Satanás aqui é visto como o verdadeiro misericordioso. O uso do “même” em “même aux lépreux (...)” sugere que somente ele é capaz de acolher, através de sua grande compaixão, esses seres rejeitados por Deus e levá-los ao prazer que jamais poderiam alcançar dentro do sistema. É interessante levar em conta também a época do autor, em que doenças como a Lepra eram abominadas, e todos aqueles que as contraiam eram postos impiedosamente às margens da sociedade, mesmos pelos mais religiosos. Nada mais provocador que citar os leprosos, tendo em vista que umas das tônicas da obra baudelairiana é a crítica a hipocrisia da sociedade de Deus. Mais uma vez nos deparamos com a adjetivação sublime em “regard calme et haut”, tornando Satanás cada vez mais próximo à posição de Deus.
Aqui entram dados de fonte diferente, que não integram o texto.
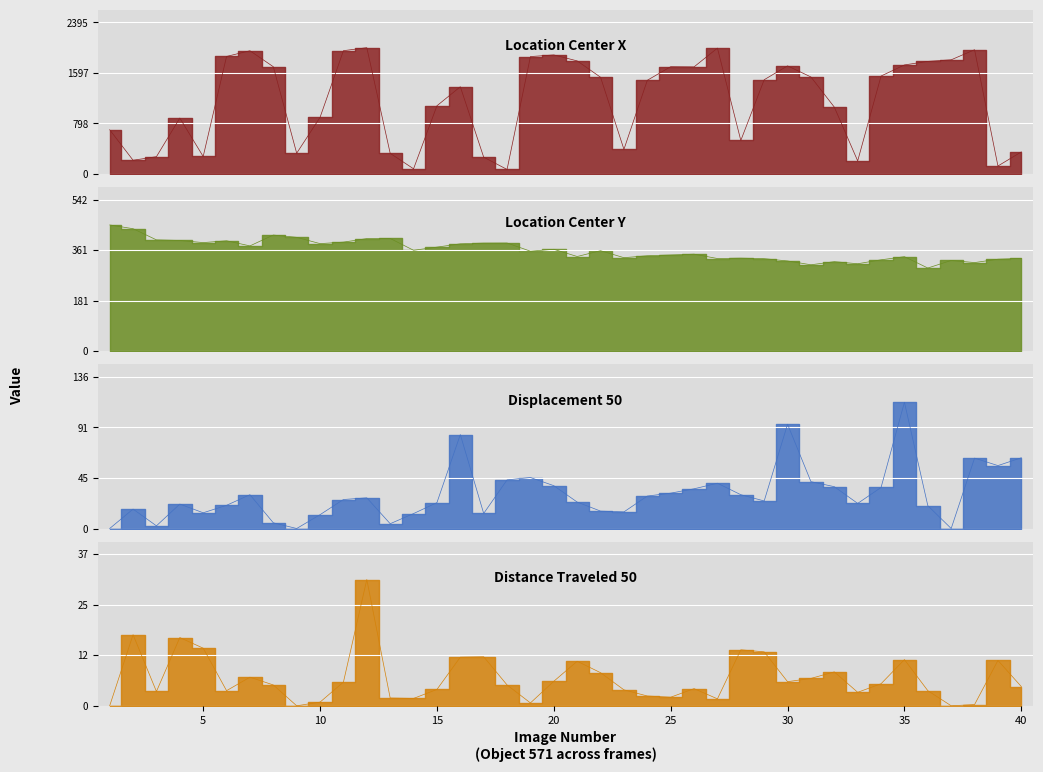

What is the difference between the second highest and minimum values in the Location_Center_Y series?

140.7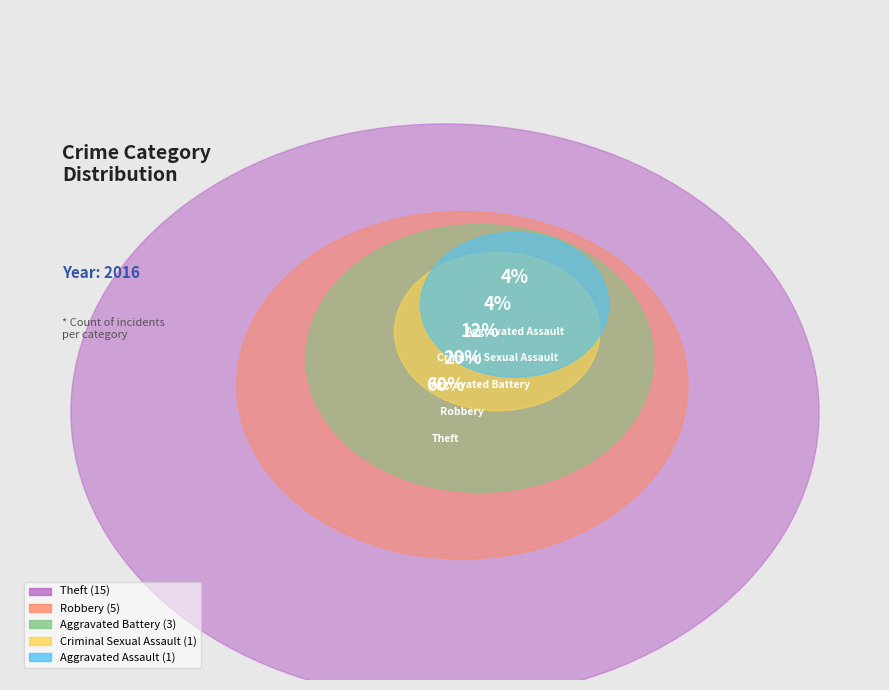

To the nearest percent, what is the average slice percentage?

20%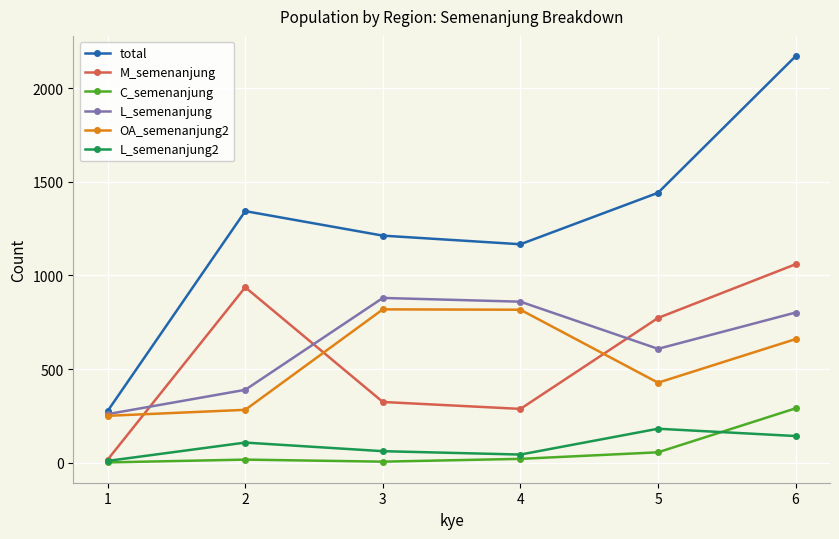

True or false: C_semenanjung and OA_semenanjung2 cross at least once.

False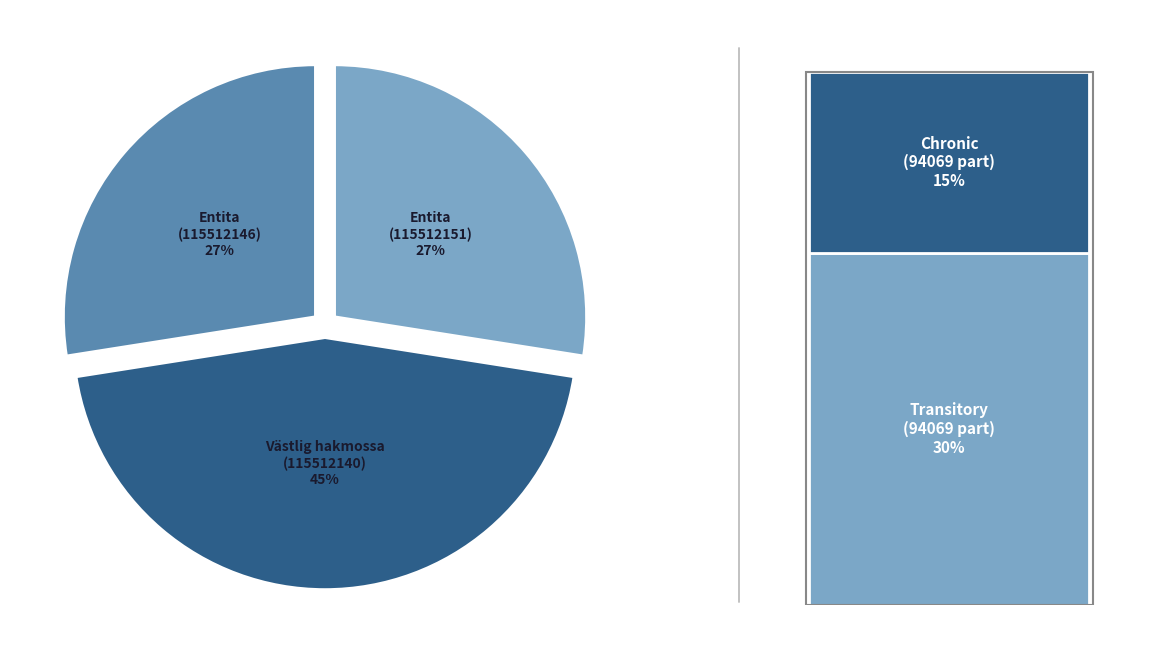

Approximately how many times larger is the value at Entita (115512146) compared to Västlig hakmossa (115512140)?

0.6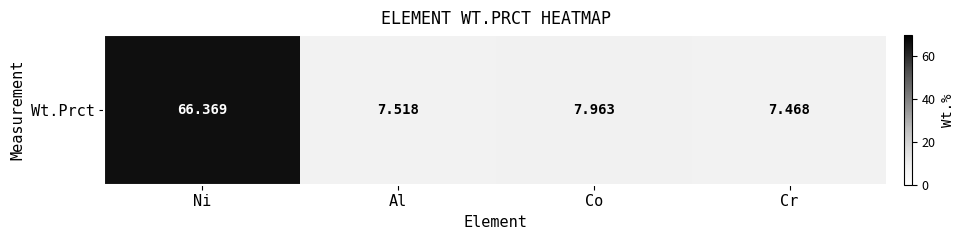

What is the sum of all values?

89.3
Père adoptif de ceux qu'en sa noire colère
Du paradis terrestre a chassés Dieu le Père

Tratando Satanás como o pai adotivo, Baudelaire sugere uma filiação paterna legítima forçada, visto que, segundo o pensamento católico, somos todos filhos de Deus, mesmo sem o nosso consentimento. Já a filiação não consangüínea com Satanás seria de nosso inteiro consentimento e vontade. No segundo verso, o autor explicita mais uma vez a maldade e a cólera de Deus contra o Satanás ao expulsá-lo da terra, provavelmente por inveja, visto que Satanás, ou Lúcifer, como seu nome já diz, é o verdadeiro iluminado.

E é com esse espírito profundamente perturbador e inovador que Charles Baudelaire compõe sua obra. Um presente para a humanidade de um mestre da literatura mundial.

Bibliografia:
Les Fleur Du mal, Charles Baudelaire. The New Translation by Richard Howard.
http://www.scribd.com/doc/6721464/Flavio-Quintale-Neto-O-DiaboDeus-de-Baudelaire


Aluno: Bruno Tenório. 108057701. Teoria Literária 3.

Um comentário:

  1. Olá Bruno. Seu trabalho está muito bem escrito, e o poema foi bem escolhido também. Ainda que não tenha mencionado nenhuma "teoria", pode-se dizer que seu trabalho tem um olhar teórico e crítico sobre o poema baudelaireano. Você poderia ter traduzido os trechos comentados, isso daria força ao trabalho. E poderia, do mesmo modo, ter citado alguma das abordagens que vimos durante o período, tudo isso teria enriquecido sua análise. De todo modo, creio que você mostrou maturidade em seu trabalho. Muito bom. As notas seguirão por email após a leitura de todos os trabalhos. Abraços e boas férias.